Claudio Spiess

PhD Student, Computer Science

cvspiess at ucdavis dot edu
DECAL Lab
University of California, Davis
Davis, CA

Bio

Hey there! I’m Claudio 👋🏼 I’m a PhD student in Computer Science at the University of California, Davis. My research interests are in the intersection of Natural Language Processing and Software Engineering. I’m advised by Prof. Prem Devanbu, and am part of the DECAL Lab. I study how machine learning techniques, mostly from the NLP world, can understand source code, and to a greater extent, help software engineering. In particular, most of my work is focused on applying LLMs (Large Language Models) to source code.

From model “understanding”, we can do useful things like program generation from natural language, automated bug fixing, automated documentation, anomaly detection (bugs!), reverse engineering, naming, among many others. Not only do I seek to build systems, but to investigate metaphysical questions: do LLMs understand code? What do they learn? What biases and problems do these approaches have? And most importantly, how to fix them? On the practical side, I’m interested in how cognitive load can be alleviated while writing software by smart tools for programmers. As of summer 2023, my main focus has been on the calibration of LLMs for code, or rather the lack thereof.

Previously, I helped build a data driven lending platform at Dutch FinTech startup Floryn as a full stack software engineer, making machine learning work for loans. Most processes had some form of machine learning algorithms backing them, so I built some interesting tools around this, such as interpretation & explanation tools for non-technicals.

I received my bachelor degree in Computer Science & Engineering from the Free University of Bolzano.

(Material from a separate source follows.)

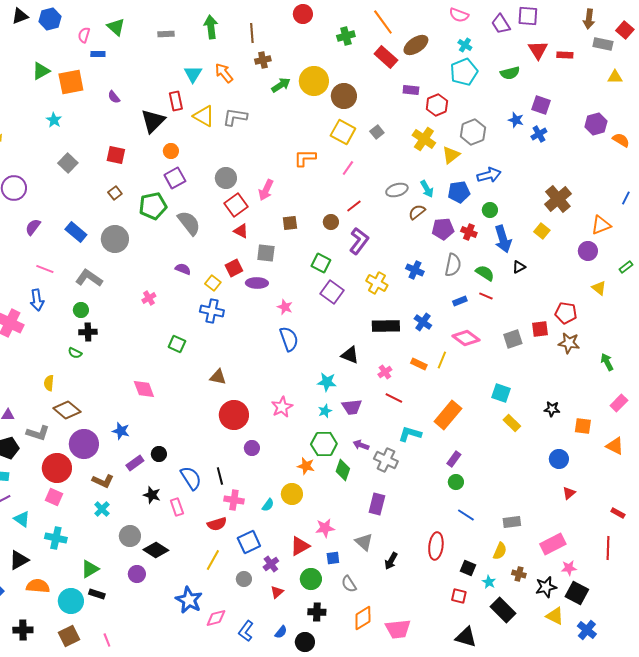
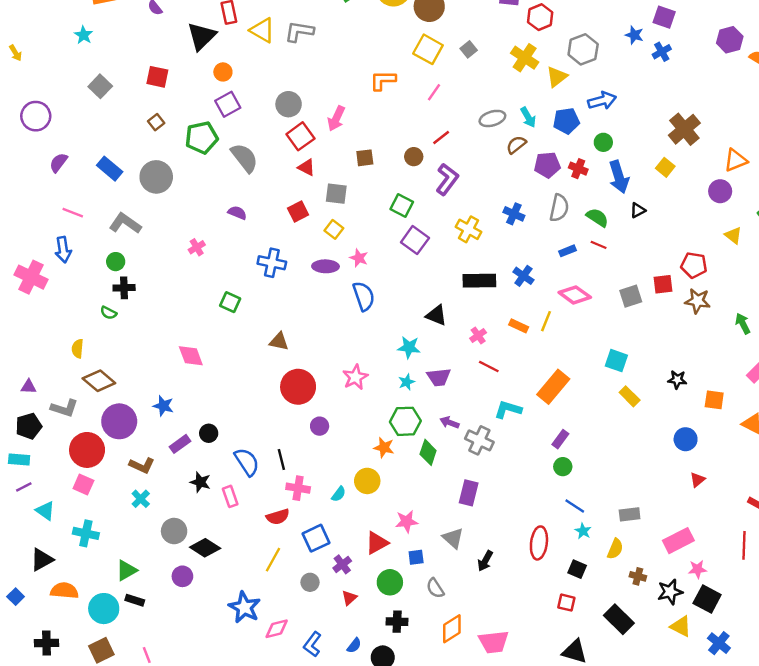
yellow square: (213, 283) -> (334, 229), moved
purple ellipse: (257, 283) -> (326, 266), moved
cyan star: (489, 582) -> (583, 531), moved

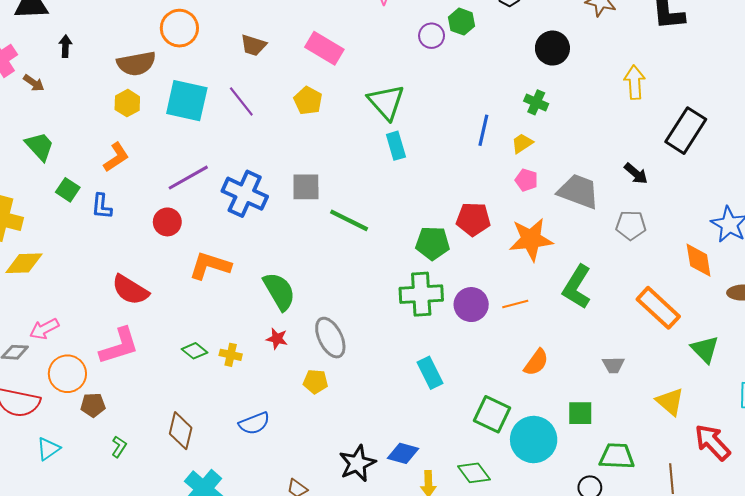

I wrote a research thesis, concentrating on NLP for software engineering, under the supervision of Dr. Romain Robbes and Dr. Andrea Janes. During this time, I was affiliated with the Software and Systems Engineering (SwSE) research group.

When I’m not hacking around on code or models, I like to travel the world with a backpack (44 countries/territories and counting), scuba dive (113 dives and counting), and hike volcanoes. I also speak six languages: English, German, French, Dutch, Italian, and some Spanish.

Projects

Calibration and Correctness of Language Models for Code paper illustration

Claudio Spiess, David Gros, Kunal Suresh Pai, Michael Pradel, Md Rafiqul Islam Rabin, Amin Alipour, Susmit Jha, Prem Devanbu, Toufique Ahmed
Calibration and Correctness of Language Models for Code

arXiv, 2023-2024

Machine learning models are widely used but can also often be wrong. Users would benefit from a reliable indication of whether a given output from a given model should be trusted, so a rational decision can be made whether to use the output or not. In this work, we studied whether current LLMs for code are well calibrated.

arXiv

STraceBERT: Source Code Retrieval using Semantic Application Traces paper illustration

Claudio Spiess
STraceBERT: Source Code Retrieval using Semantic Application Traces

FSE 2023, 2021-2023

Novel approach that utilizes a Java dynamic analysis tool to record calls to core Java libraries, and a BERT-style model on the recorded application traces for effective method source code retrieval from a candidate set. Experiments demonstrate the effectiveness in retrieving the source code compared to existing approaches. Proposed approach offers a promising solution to the problem of code retrieval in software reverse engineering and opens up new avenues for further research in this area.

FSE

Method Name Suggestions: An Open Vocabulary Approach paper illustration

Claudio Spiess, Romain Robbes, Andrea Janes
Method Name Suggestions: An Open Vocabulary Approach

Bachelor Thesis, 2019

Performed a series of experiments evaluating architectural and data preprocessing changes on the accuracy of the names produced by the STOTA code2seq model. We found that BPE can successfully be applied for method naming, resulting in model performance up to 4.2 F1 points higher than baseline

ResearchGate

Universal Transformer: Towards Learned Positional Encodings paper illustration

Claudio Spiess, Baris Sen, David Gayda, Stefan Broeger
Universal Transformer: Towards Learned Positional Encodings

Class Project, 2022

A novel pretraining approach for architecture and modality agnostic Transformer positional embeddings.